Ließ sich nun angesichts der Vielfalt des Themas „CT“ – wie als Projektziel formuliert – eine Forschungsagenda für die Sozial- und Geisteswissenschaften entwerfen? Das Projektteam hat sich für den nahe liegenden Weg entschieden und vorgeschlagen, die Klärung der Unbestimmtheiten und ihre Herkunft mit in das Forschungsprogramm zu integrieren. Insgesamt wurden sechs Untersuchungsschwerpunkte formuliert, die den Rahmen für zukünftige Programme in diesem Feld aufspannen und zugleich zu einem europäischen forschungspolitischen Ansatz für CT beitragen sollen:

  1. Wo liegen die Ursprünge der Konvergenz-Debatte und der realweltlichen Resonanzen von CT-Visionen? Hier soll untersucht werden, in welchem Umfang das Konzept der Konvergenz in Agenden der weltweiten Forschungs- und Technologiepolitik Einzug gehalten hat. Besondere Aufmerksamkeit soll der Frage gelten, welche Auswirkungen dabei vor allem die in Europa sehr kontrovers und kritisch diskutierte US-amerikanische NBIC-Initiative tatsächlich hatte. Aus heutiger Sicht festigt sich der Eindruck, dass diese nicht – wie in Europa oft rezipiert – eine offizielle forschungspolitische Initiative mit neuer strategischer Schwerpunktsetzung war, sondern vor allem von den Programmverantwortlichen zur Stabilisierung und Legitimierung der Nanotechnologie-Forschung platziert wurde. Ein zweiter Aspekt betrifft die Realisierbarkeit und die Forschungsintensität von in der NBIC-Initiative benannten Techniken. Während einige aktive Forscher „Enhancement“ für physische oder insbesondere kognitive Fähigkeiten als sehr ambitioniert und weit in der Zukunft liegend charakterisieren, hat es zumindest den Anschein, dass andere Entwickler solche Techniken für ein realistisches und erstrebenswertes Forschungsziel halten – und sei es nur zu dem Zweck, Aufmerksamkeit und Mittel für die Weiterführung ihrer Forschungsvorhaben zu generieren.

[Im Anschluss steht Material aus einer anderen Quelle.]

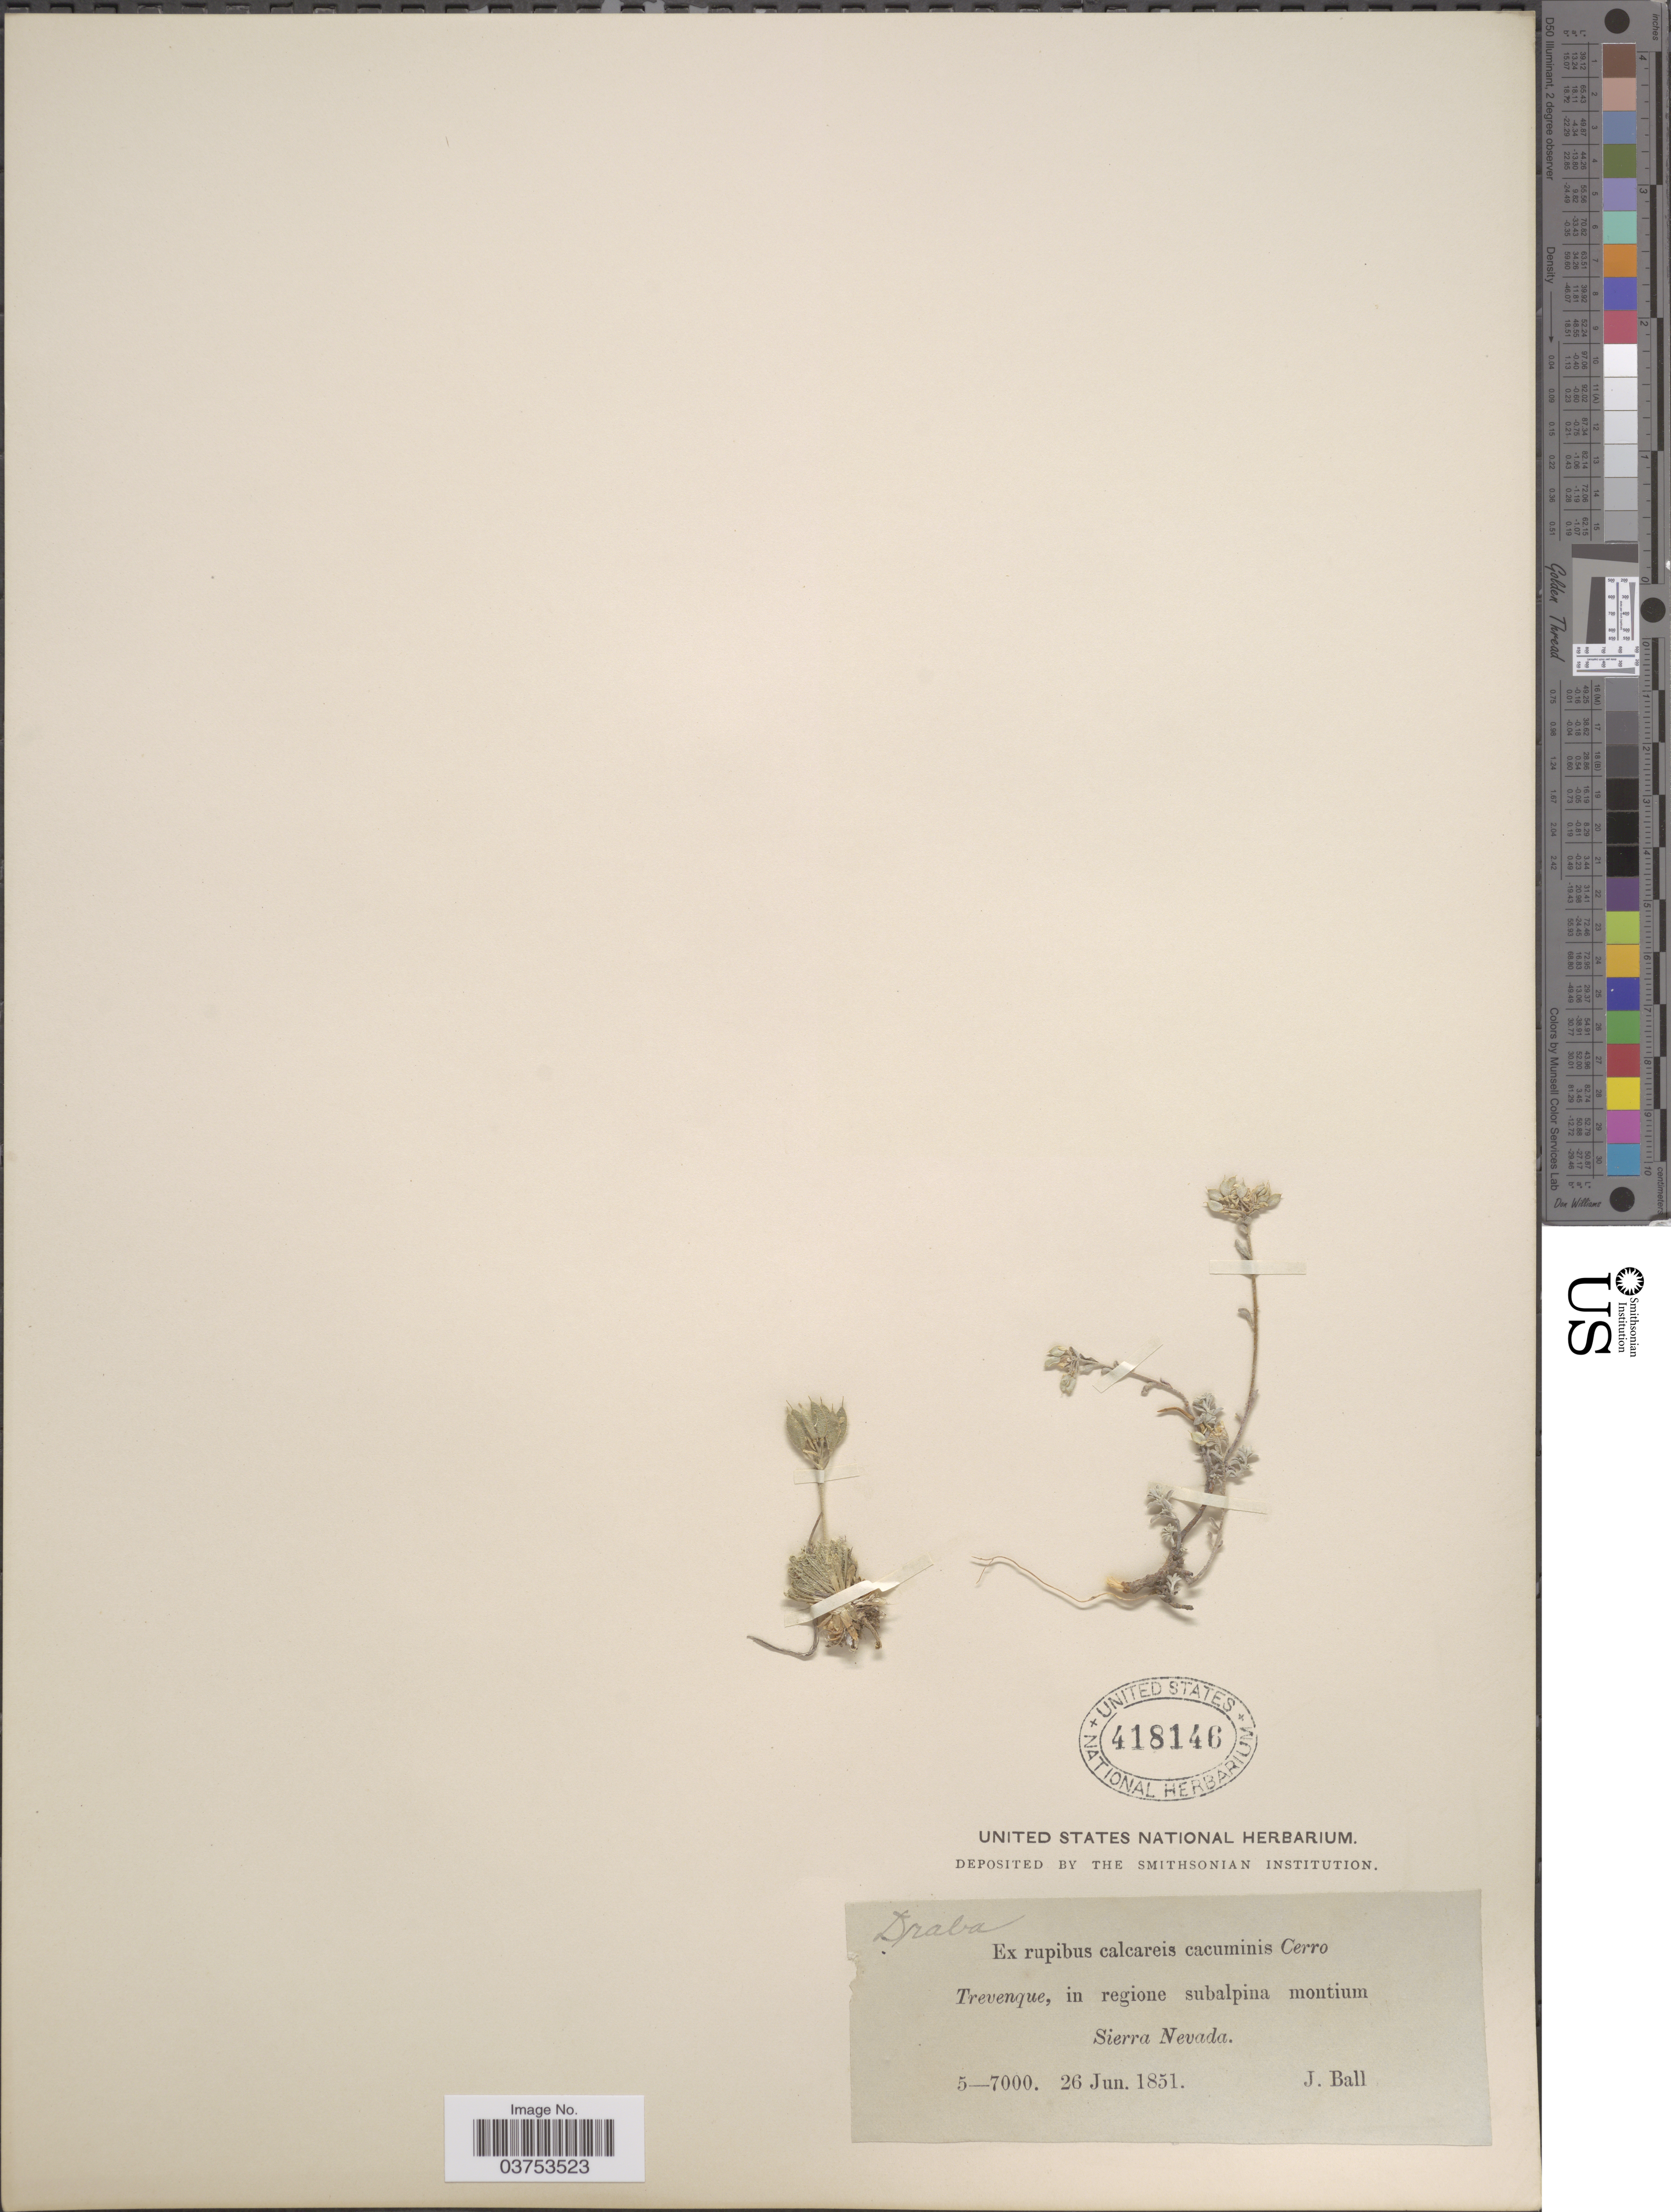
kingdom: Plantae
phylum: Tracheophyta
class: Magnoliopsida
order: Brassicales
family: Brassicaceae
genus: Draba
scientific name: Draba sp.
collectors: J. Ball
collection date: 1851-06-26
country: Spain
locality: Ex rupibus calcareis cacuminis Cerro Trevenque, in regione subalpina montium Sierra Nevada.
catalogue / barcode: US 418146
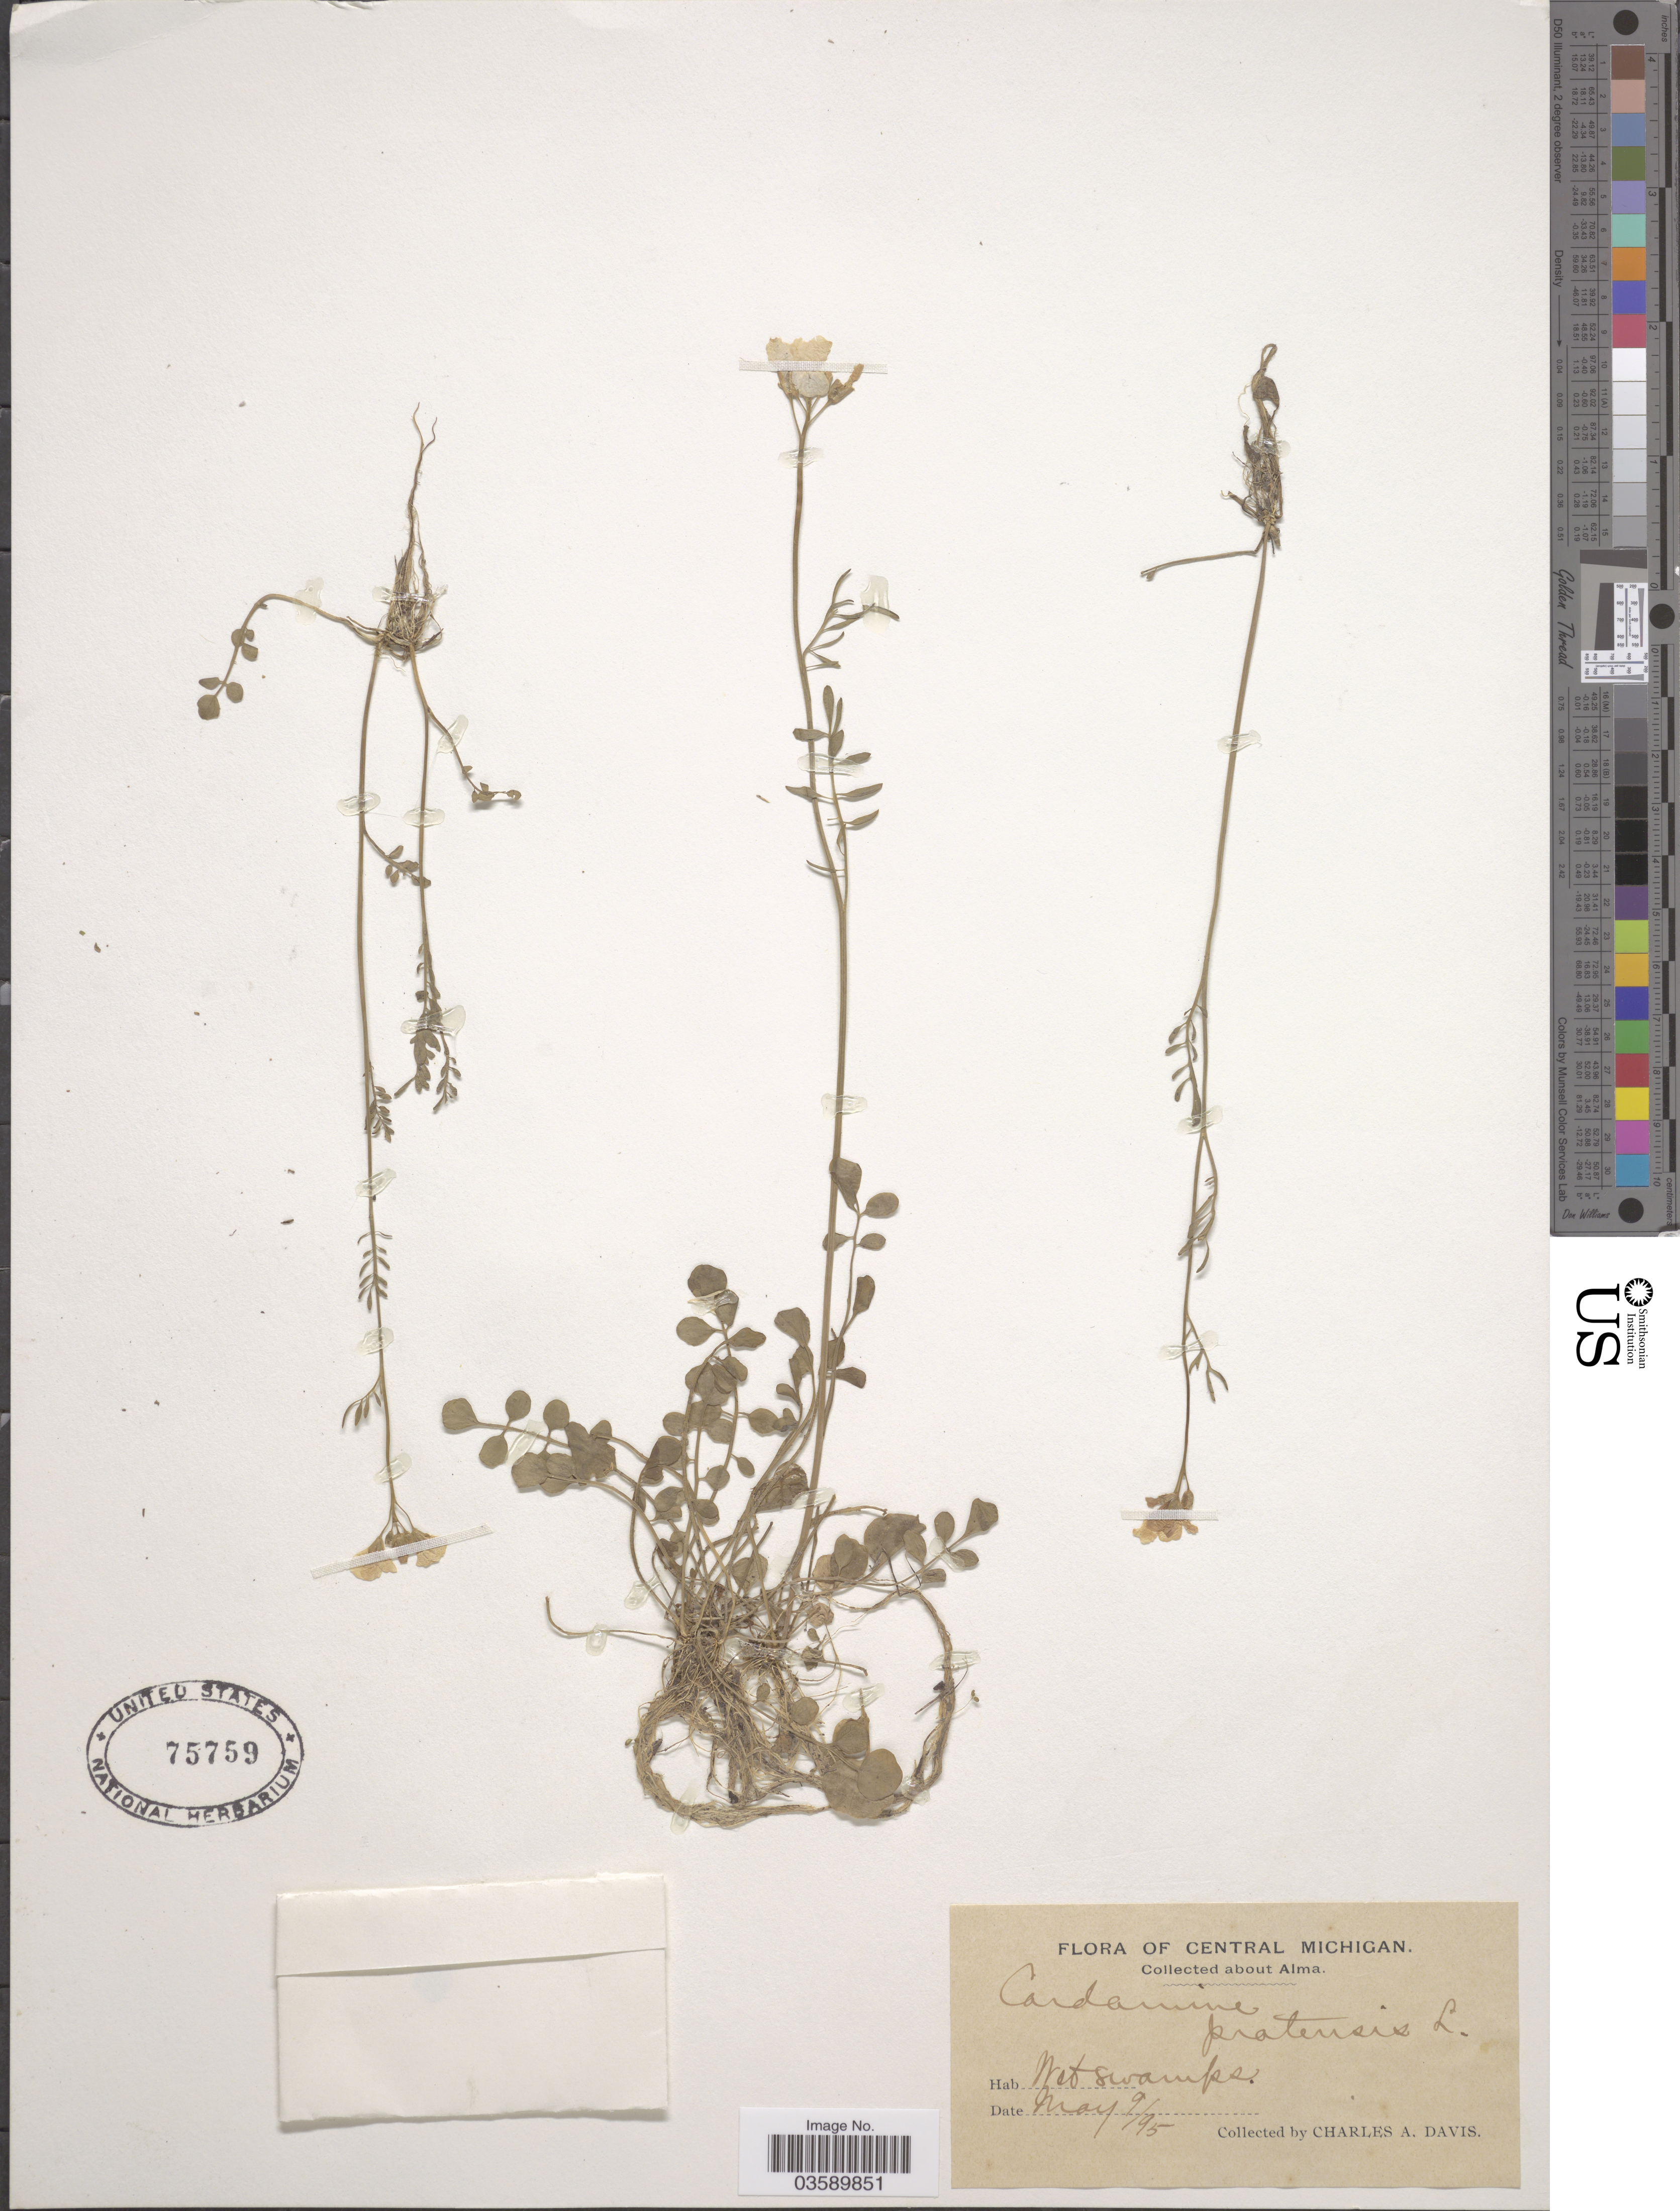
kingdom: Plantae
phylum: Tracheophyta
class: Magnoliopsida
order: Brassicales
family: Brassicaceae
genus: Cardamine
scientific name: Cardamine pratensis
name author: L.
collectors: C. Davis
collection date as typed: Transcribed d/m/y: 9/5/95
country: United States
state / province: Michigan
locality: Central Michigan. About Alma.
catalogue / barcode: US 75759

  2. Welche Rolle spielen die Kognitionswissenschaften? Im CONTECS-Team wurde den Kognitionswissenschaften eine besondere Bedeutung bei der Realisierung der Ziele der NBIC-Initiative zugemessen. Zum einen werden die dort formulierten Erwartungen durch Ergebnisse der Forschung in den Neuro- und Kognitionswissenschaften befördert. Vor allem die Hirnforschung und neue Instrumente zur Beobachtung und möglicherweise Beeinflussung von neuronalen Prozessen stehen hier im Mittelpunkt. Andererseits ruht das „Konvergenzversprechen“ zu einem Teil auf dem Verständnis und der Manipulierbarkeit von Prozessen in den Neuronen – ein Feld, mit dem sich die Kognitionswissenschaften bisher nur wenig beschäftigen. Molekulare Neurowissenschaften, so ein Experte, lägen bisher „at the outer fringes of cognitive sciences“.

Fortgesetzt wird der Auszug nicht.